Ей было с ним легко и просто.

— А из зарубежных? — спросила она.

— Конечно, французов. Аполлинера и Бодлера. Это же настоящее чудо.

— Вы много читали.

— Да, — оживился он, — я убежден, что книга — это вид энергетической энергии. Просто мы пока не можем ее измерить. Она может нести очень положительный и очень отрицательный заряд. В общем, ничего в мире просто так не бывает. Сотворенное зло остается среди нас и начинает множиться, угрожая разрушить нашу Вселенную. Добро тоже имеет энергетическую основу.
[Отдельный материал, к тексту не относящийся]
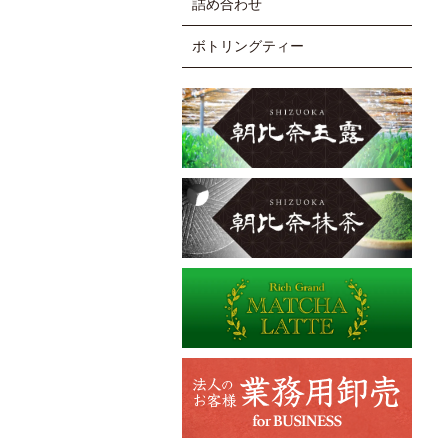
詰め合わせ
ボトリングティー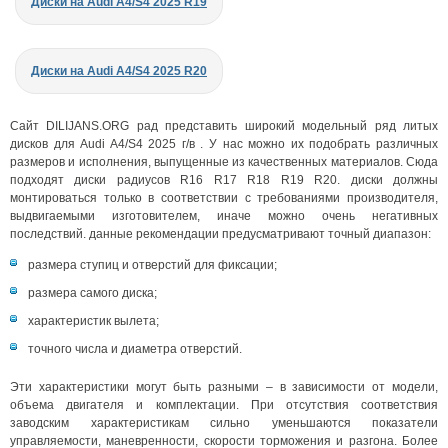
Диски на Audi A4/S4 2025 R19
Диски на Audi A4/S4 2025 R20
Сайт DILIJANS.ORG рад представить широкий модельный ряд литых
дисков для Audi A4/S4 2025 г/в . У нас можно их подобрать различных
размеров и исполнения, выпущенные из качественных материалов. Сюда
подходят диски радиусов R16 R17 R18 R19 R20. диски должны
монтироваться только в соответствии с требованиями производителя,
выдвигаемыми изготовителем, иначе можно очень негативных
последствий. данные рекомендации предусматривают точный диапазон:
размера ступиц и отверстий для фиксации;
размера самого диска;
характеристик вылета;
точного числа и диаметра отверстий.
Эти характеристики могут быть разными – в зависимости от модели,
объема двигателя и комплектации. При отсутствия соответствия
заводским характеристикам сильно уменьшаются показатели
управляемости, маневренности, скорости торможения и разгона. Более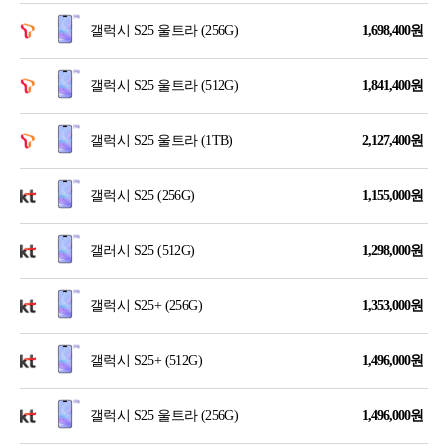
갤럭시 S25 울트라 (256G)
1,698,400
원
갤럭시 S25 울트라 (512G)
1,841,400
원
갤럭시 S25 울트라 (1TB)
2,127,400
원
갤럭시 S25 (256G)
1,155,000
원
갤러시 S25 (512G)
1,298,000
원
갤럭시 S25+ (256G)
1,353,000
원
갤럭시 S25+ (512G)
1,496,000
원
갤럭시 S25 울트라 (256G)
1,496,000
원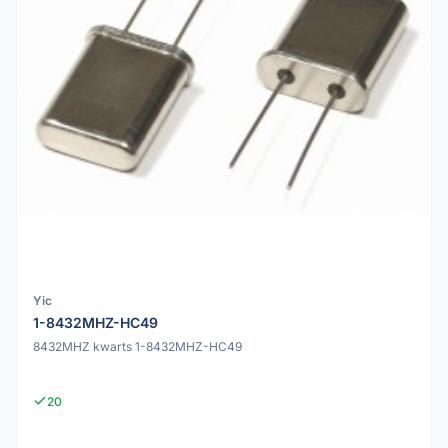
Yic
1-8432MHZ-HC49
8432MHZ kwarts 1-8432MHZ-HC49
20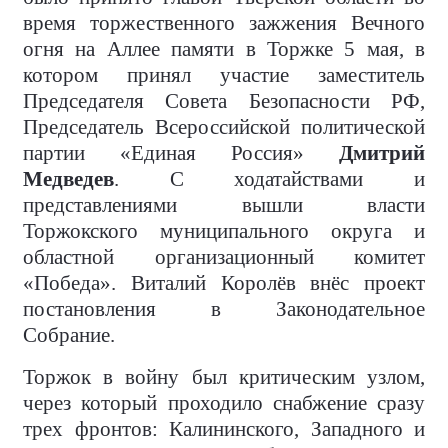
время торжественного зажжения Вечного
огня на Аллее памяти в Торжке 5 мая, в
котором принял участие заместитель
Председателя Совета Безопасности РФ,
Председатель Всероссийской политической
партии «Единая Россия»
Дмитрий
Медведев
. С ходатайствами и
представлениями вышли власти
Торжокского муниципального округа и
областной организационный комитет
«Победа». Виталий Королёв внёс проект
постановления в Законодательное
Собрание.
Торжок в войну был критическим узлом,
через который проходило снабжение сразу
трех фронтов: Калининского, Западного и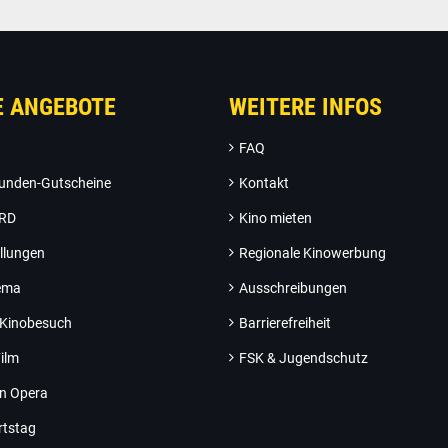
E ANGEBOTE
WEITERE INFOS
FAQ
unden-Gutscheine
Kontakt
ARD
Kino mieten
llungen
Regionale Kinowerbung
nema
Ausschreibungen
 Kinobesuch
Barrierefreiheit
ilm
FSK & Jugendschutz
an Opera
rtstag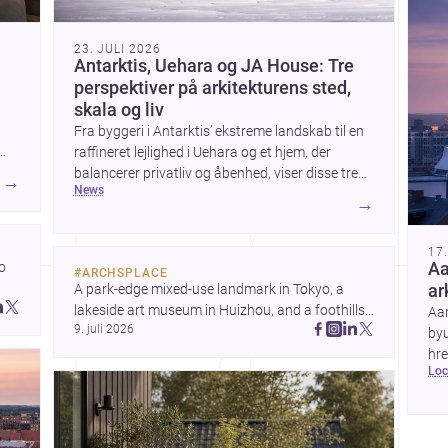
23. JULI 2026
Antarktis, Uehara og JA House: Tre
perspektiver på arkitekturens sted,
skala og liv
Fra byggeri i Antarktis’ ekstreme landskab til en
raffineret lejlighed i Uehara og et hjem, der
balancerer privatliv og åbenhed, viser disse tre
→
news
projekter, hvordan arkitektur formes af klima,
→
kontekst og daglig brug. Tilsammen peger de på
nye måder at tænke territorial tilstedeværelse,
17
boligkvalitet og materialemæssig klarhed på.
 
Aa
#
ARCHSPLACE
A park-edge mixed-use landmark in Tokyo, a 
ar
 
lakeside art museum in Huizhou, and a foothills 
Aa
 
9. juli 2026
countryside house in Cayambe show 
byu
architecture shaping place, culture, and daily life. 
hre
lo
Discover more architecture inspo
de
hre
de
ide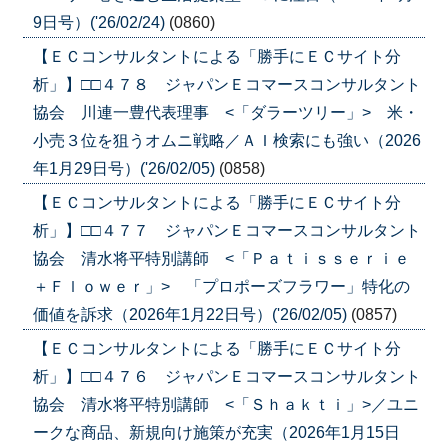
9日号）('26/02/24)
(0860)
【ＥＣコンサルタントによる「勝手にＥＣサイト分
析」】□□４７８ ジャパンＥコマースコンサルタント
協会 川連一豊代表理事 <「ダラーツリー」> 米・
小売３位を狙うオムニ戦略／ＡＩ検索にも強い（2026
年1月29日号）('26/02/05)
(0858)
【ＥＣコンサルタントによる「勝手にＥＣサイト分
析」】□□４７７ ジャパンＥコマースコンサルタント
協会 清水将平特別講師 <「Ｐａｔｉｓｓｅｒｉｅ
＋Ｆｌｏｗｅｒ」> 「プロポーズフラワー」特化の
価値を訴求（2026年1月22日号）('26/02/05)
(0857)
【ＥＣコンサルタントによる「勝手にＥＣサイト分
析」】□□４７６ ジャパンＥコマースコンサルタント
協会 清水将平特別講師 <「Ｓｈａｋｔｉ」>／ユニ
ークな商品、新規向け施策が充実（2026年1月15日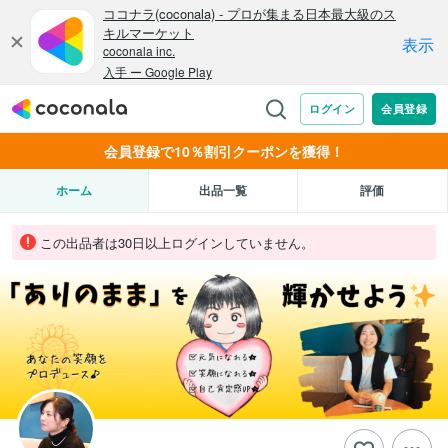
会員登録で10％割引クーポンを獲得！
ホーム
出品一覧
評価
この出品者は30日以上ログインしていません。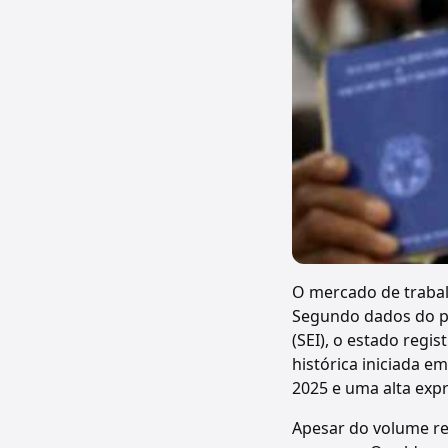
O mercado de trabal
Segundo dados do pa
(SEI), o estado regi
histórica iniciada 
2025 e uma alta exp
Apesar do volume re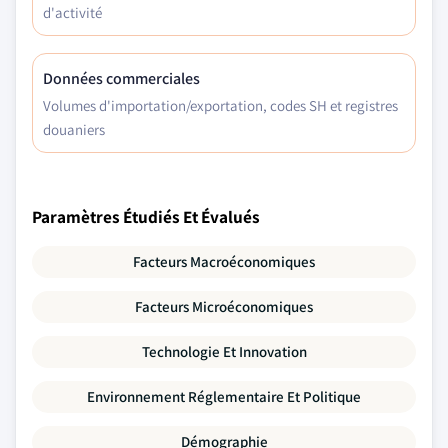
d'activité
Données commerciales
Volumes d'importation/exportation, codes SH et registres
douaniers
Paramètres Étudiés Et Évalués
Facteurs Macroéconomiques
Facteurs Microéconomiques
Technologie Et Innovation
Environnement Réglementaire Et Politique
Démographie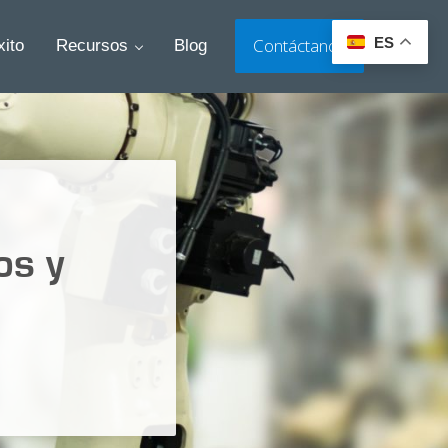
ES
Contáctanos
ito
Recursos
Blog
Search
os y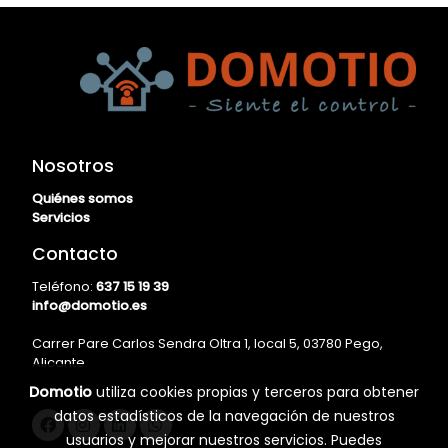
Nosotros
Quiénes somos
Servicios
Contacto
Teléfono:
637 15 19 39
info@domotio.es
Carrer Pare Carlos Sendra Oltra 1, local 5, 03780 Pego,
Alicante
Domotio
utiliza cookies propias y terceros para obtener
datos estadísticos de la navegación de nuestros
usuarios y mejorar nuestros servicios. Puedes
Слушая его, она невольно шевельнула плечом, и он увидел ее левую руку. И перчатку. И бинты до плеча.

— Простите, — почему-то шепотом сказал он, — что с вами?

— Я думала, вы догадались, — горько усмехнулась она, — это Умбаки. Поселок прокаженных.

— И вы тоже, — нужно было видеть боль на его лице.

— Да, — сказала она, вставая, — я тоже.

И, взяв книгу в правую руку, пошла в сторону больничных зданий. Так больно ей было только однажды. Когда умер отец. И вдруг она услышала шаги за спиной. И его торопливый голос:

— Можно, я завтра сюда приду еще раз?

Она замерла. И, не оборачиваясь, сказала:

— Можно.

Так начались их ежедневные встречи. Это были невероятные встречи, наполненные каким-то озарением, любовью, болью, сожалением и восхищением одновременно. А спустя две недели он впервые дотронулся до нее. Ей казалось, что она должна вызывать отвращение. Но она видела его глаза. В них не было ничего подобного. В них было нечто такое, что она видела только в глазах своего отца. И она ему поверила. И когда он в первый раз поцеловал ее, она, содрогаясь от волнения, не ответила ему, словно боясь поверить своему счастью. Счастью обретения Рая в саду обреченных.

А потом были снова встречи. И прогулки по этому фруктовому саду. Он был боксером и часто пропускал тренировки, чтобы увидеться с ней.

Эту странную парочку уже обсуждал весь поселок. Но в лицах молодых людей было нечто такое чистое и такое светлое, что даже старая дева Бармина не могла ничего заподозрить. А однажды, когда его поцелуи стали особенно настойчивыми, Инга почувствовала, что не может больше сопротивляться. И в этот вечер они стали фактически мужем и женой. Обрели друг друга, словно забыв обо всем на свете.

Они вели себя так, словно рука Инги существовала сама по себе. Они вели себя так, как вели миллионы молодых людей до них, встречаясь и расставаясь, наслаждаясь и радуясь этому единению. И это было чудо. Чудо любви. Ибо по-настоящему все чудеса света, уже изобретенные людьми и еще изобретаемые ими в процессе становления человеческой цивилизации, есть всего лишь жалкий суррогат перед подлинно вселенскими чудесами. Рождение, Любовь и Смерть. Все остальные чудеса всего лишь производные от этих трех составляющих.

Через несколько месяцев они уже не могли жить друг без друга. И тогда Инга почувствовала, что они увлеклись. И рассказала ему обо всем. Он обещал привести опытного врача, чтобы проверить их сомнения. И привез.

Но лучше бы он этого не делал никогда. Ибо разве есть место третьему в Раю для двоих?